Yesterday’s post examined a circuit split over whether the Due Process Clause of the Fifth Amendment applies to private regulators. Today’s post covers yet another circuit split over the applicability of the Due Process Clause. This time, however, the circuits disagree on whether the Clause’s guarantee of effective assistance of counsel, a component of due process, applies to aliens during removal proceedings.

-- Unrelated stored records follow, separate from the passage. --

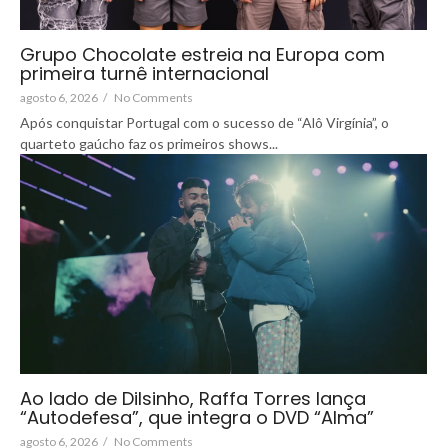
Grupo Chocolate estreia na Europa com
primeira turnê internacional
agosto 6, 2026
/
No Comments
Após conquistar Portugal com o sucesso de “Alô Virgínia”, o
quarteto gaúcho faz os primeiros shows...
Ao lado de Dilsinho, Raffa Torres lança
“Autodefesa”, que integra o DVD “Alma”
agosto 6, 2026
/
No Comments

As the Third Circuit recently illustrated in the following footnote, this question has produced a circuit split that can only be described as "ripe for review":
Because immigration proceedings are civil rather than criminal in nature, the Sixth Amendment right to the effective assistance of counsel does not apply. Fadiga, 488 F.3d at 157 n.23. But we have recognized (along with a majority of our sister Courts of Appeals) that "[a] claim of ineffective assistance of counsel in removal proceedings is cognizable under the Fifth Amendment — i.e., as a violation of that amendment's guarantee of due process." Id. at 155; see also Zheng v. Gonzales, 422 F.3d 98, 106 (3d Cir. 2005); Xu Yong Lu v. Ashcroft, 259 F.3d 127, 131-32 (3d Cir. 2001).3
3. Like our Court, the First, Second, Sixth, Ninth, Tenth, and Eleventh Circuits have held that the Due Process Clause guarantees an alien a right to assistance of counsel that is sufficiently effective to prevent removal proceedings from being fundamentally unfair. See Zeru v. Gonzales, 503 F.3d 59, 72 (1st Cir. 2007); United States v. Perez, 330 F.3d 97, 101 (2d Cir. 2003); Denko v. INS, 351 F.3d 717, 723-24 (6th Cir. 2003); Nehad v. Mukasey, 535 F.3d 962, 967 (9th Cir. 2008); Tang v. Ashcroft, 354 F.3d 1192, 1196 (10th Cir. 2003); Dakane v. Att'y Gen., 399 F.3d 1269, 1273-74 (11th Cir. 2005). The Fourth and Eighth Circuits have held that there is no such constitutional right. See Afanwi v. Mukasey, 526 F.3d 788, 798 (4th Cir. 2008), cert. granted, vacated, & remanded by 130 S. Ct. 350, 175 L. Ed. 2d 4 (Mem.) (2009); Rafiyev v. Mukasey, 536 F.3d 853, 861 (8th Cir. 2008). Panels of the Seventh Circuit have issued conflicting decisions on the matter. Compare Castaneda-Suarez v. INS, 993 F.2d 142, 144 (7th Cir. 1993) (recognizing due process right) with Magala v. Gonzales, 434 F.3d 523, 525 (7th Cir. 2005) (denying due process right). The Fifth Circuit has "repeatedly assumed without deciding that an alien's claim of ineffective assistance may implicate due process concerns under the Fifth Amendment." Mai v. Gonzales, 473 F.3d 162, 165 (5th Cir. 2006).
Contreras v. Att'y Gen. of the U.S., No. 10-4235 (3d Cir. Jan. 4, 2012). Judge Thomas Ambro, writing for the court, summarized the Third Circuit's stance on the issue:
This immigration case requires us to decide, among other things, whether the Fifth Amendment’s Due Process Clause guarantees an alien effective assistance of counsel in preparing, filing, and appealing a labor certification application and a visa petition before the start of removal proceedings. We hold that it does not, and thus deny the petition for review.